FireServiceRota and Brandweerrooster are down
Incident Report for FireServiceRota
Postmortem

This is a postmortem about the two separatee outage of Brandweerrooster (our Dutch system) and FireServiceRota on 1/8/2022 and 2/8/2022.

Brandweerrooster was offline for 1h38 on 1/8/2022 and 0h58 on 2/8/2022.

FireServiceRota was offline for 1h15 on 1/8/2022 and 0h58 on 2/8/2022.

We know this caused our users significant problems and stress, as it did to our team as well. Our sincere apologies for this. We have planned several mitigating actions (see below) to prevent this from happening again.

What happened?

Our team was automatically alerted on both days immediately after the loss of availability. We immediately declared an incident on this status page. After going through our emergency checklists, we discovered the issue was with the London datacenter of our provider. All our systems located in that datacenter were inaccessible.

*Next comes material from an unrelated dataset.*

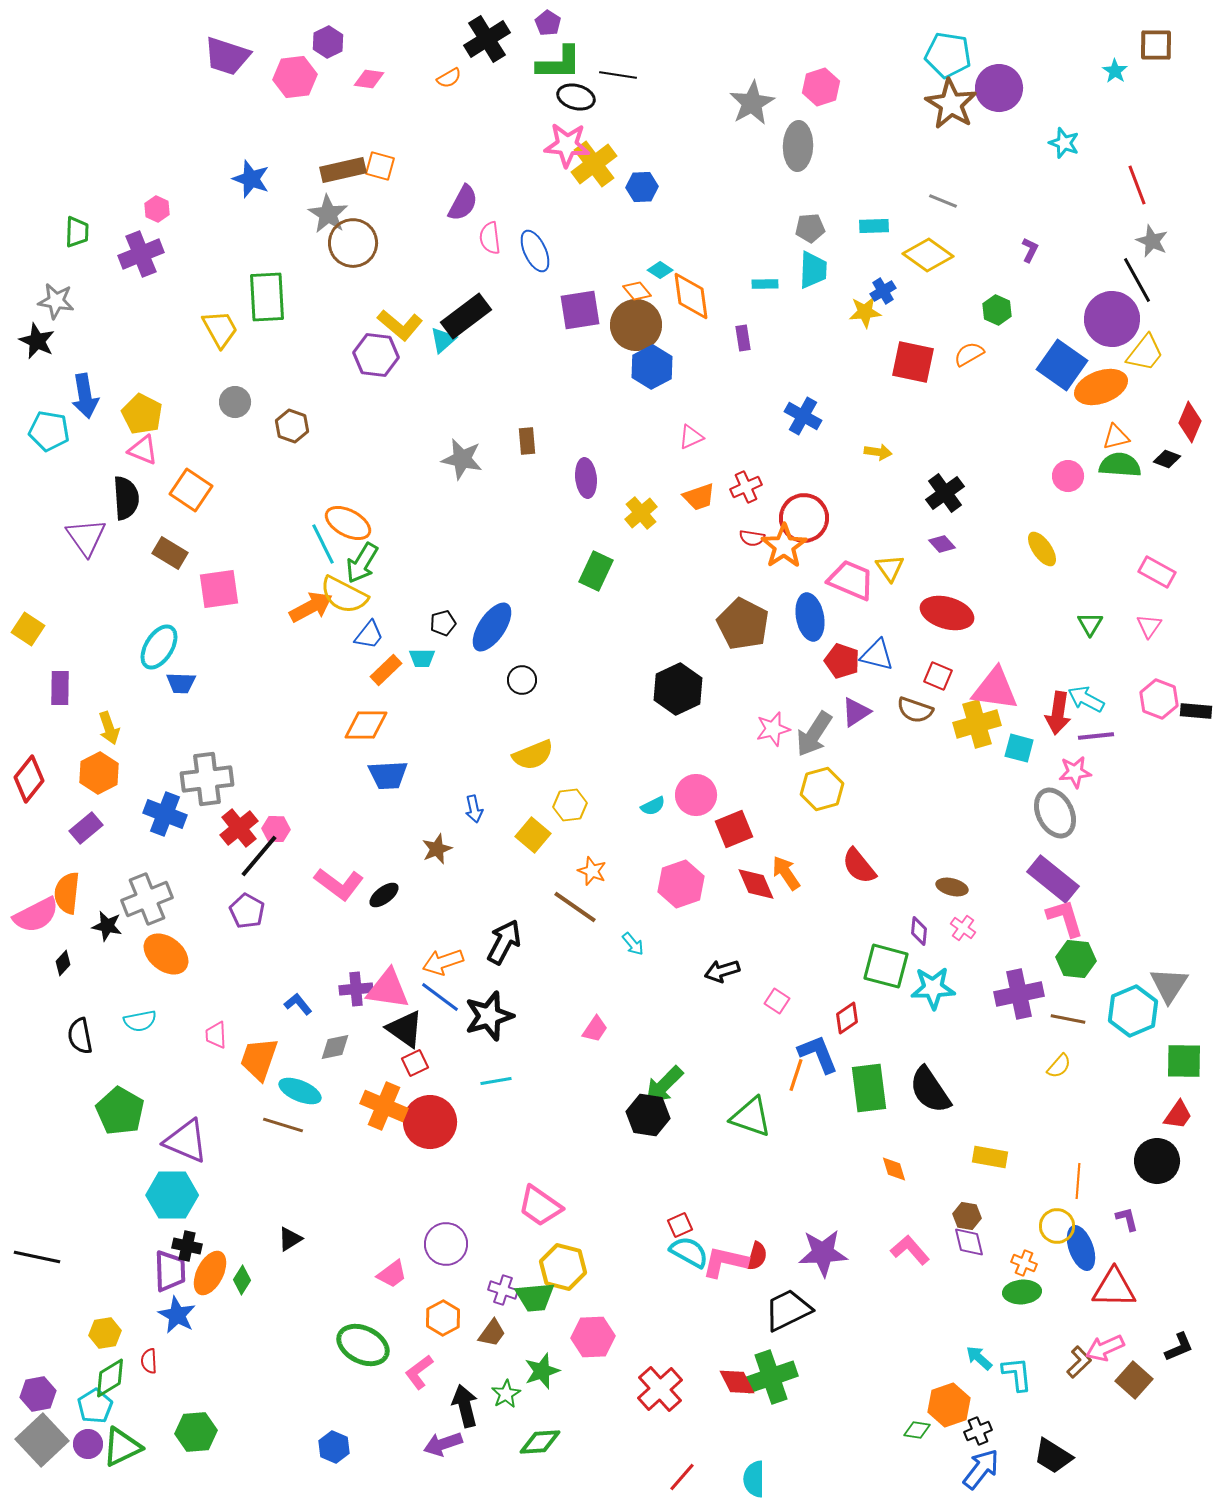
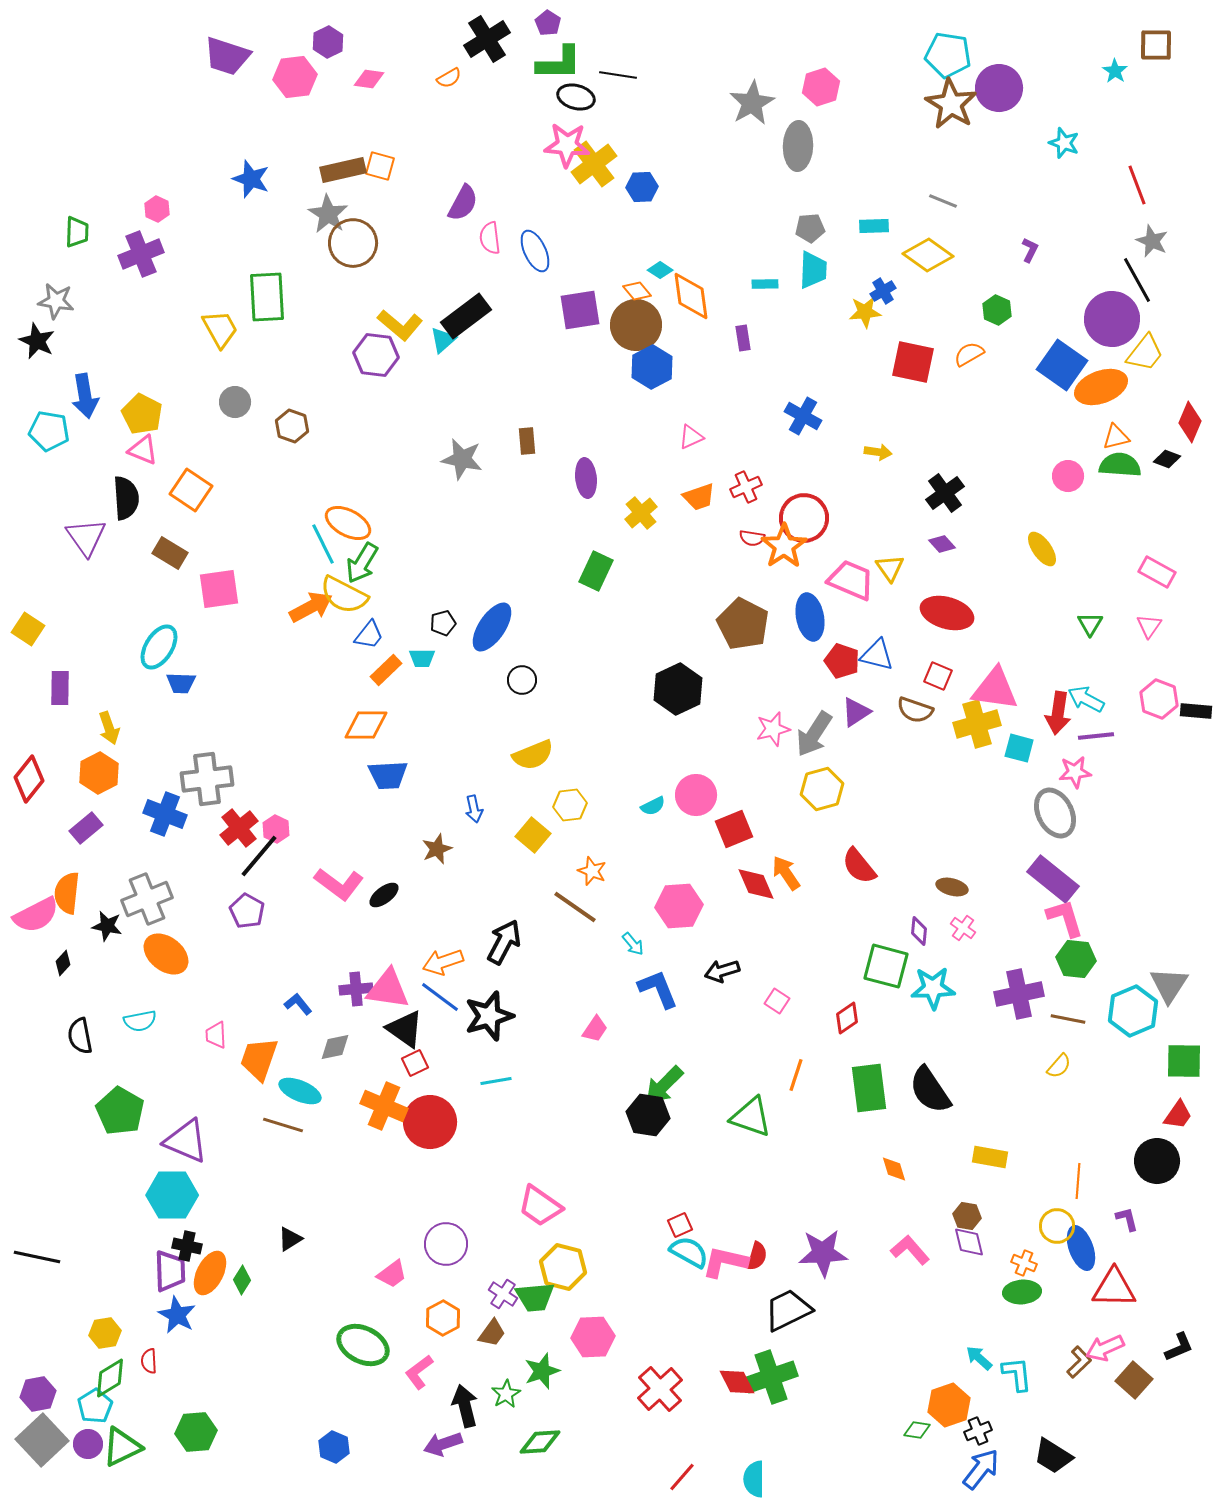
pink hexagon at (276, 829): rotated 24 degrees clockwise
pink hexagon at (681, 884): moved 2 px left, 22 px down; rotated 15 degrees clockwise
blue L-shape at (818, 1054): moved 160 px left, 65 px up
purple cross at (503, 1290): moved 4 px down; rotated 16 degrees clockwise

We notified them immediately and while waiting for updates, we got our checklists ready for failover to our standby location in Frankfurt. Unfortunately, while we have practiced this process many times, we encountered several difficulties in this specific situation:

  1. For security, we have a so-called bastion server through which we access individual servers. This is for extra security (multi-factor authentication), auditing, and access control. However, this server is located in London, and because of this, we weren’t able to use it. As a workaround, our engineers used direct SSH access.
  2. We have tooling in place to automatically update our firewall with the IP addresses of our fleet. This uses the API of our provider, which was producing errors due to the failures in London.
  3. Our team was hesitant to fail over to Frankfurt, because of the significant cleanup involved in moving back to our primary location. Because of this, we waited too long to initiate failover.
  4. Only on 2/8/2022: our Frankfurt failover location was not accessible. Partially due to human error on our side when updating the firewall settings during a cleanup on 1/8/2022, partially due to network issues with our provider.

For a technical description of the problem, please see the postmortem published by our provider.

What we will do to prevent this?

Every time we experience a significant outage, we do our best to learn from this and improve. We have identified the following mitigating actions:

  • We are setting up a failover location with a different provider in a different datacenter. In addition to this, we’ll ensure that failover can take place with less fear of the cleanup activities at a later stage. This means that we’ll be able to initiate failover much quicker, and return to our primary location with minimal loss of availability or data.
  • We are currently in serious conversations with the top level management of our provider. They know the criticality of our business, and acknowledge that their level of service dropped was far below acceptable. We are looking for assurances that this type of issue never happens again, and will convey the difficulties experienced by you, our users.
  • To mitigate item 1 above, we will ensure that all our engineers have direct access to servers in case of an outage of our bastion server.
  • To mitigate item 2 above, we are making this tooling resistent against this type of failures.

For more information, please contact info@fireservicerota.com. We’re happy to answer any questions or doubts you may have.

Posted Aug 03, 2022 - 17:05 UTC

Resolved
This incident has been resolved.
Posted Aug 02, 2022 - 22:40 UTC
Monitoring
Linode's data centres are back online. We will continue monitoring the situation.
Posted Aug 02, 2022 - 22:28 UTC
Update
Our technical team is attempting to perform the fail-over to the Frankfurt data centre but it is currently inaccessible too. We will post updates as soon as we have more updates from Linode.
Posted Aug 02, 2022 - 21:50 UTC
Identified
The issue has been acknowledged by Linode, it is under investigation: https://status.linode.com/incidents/8qnvzrfz7hg2
Posted Aug 02, 2022 - 21:42 UTC
Investigating
We are currently investigating the issue. Linode Data Centres in London and Frankfurt are unreachable.
Posted Aug 02, 2022 - 21:35 UTC
This incident affected: FireServiceRota (FireServiceRota Primary Systems, FireServiceRota Standby Systems) and Brandweerrooster (Netherlands) (Brandweerrooster Primary Systems).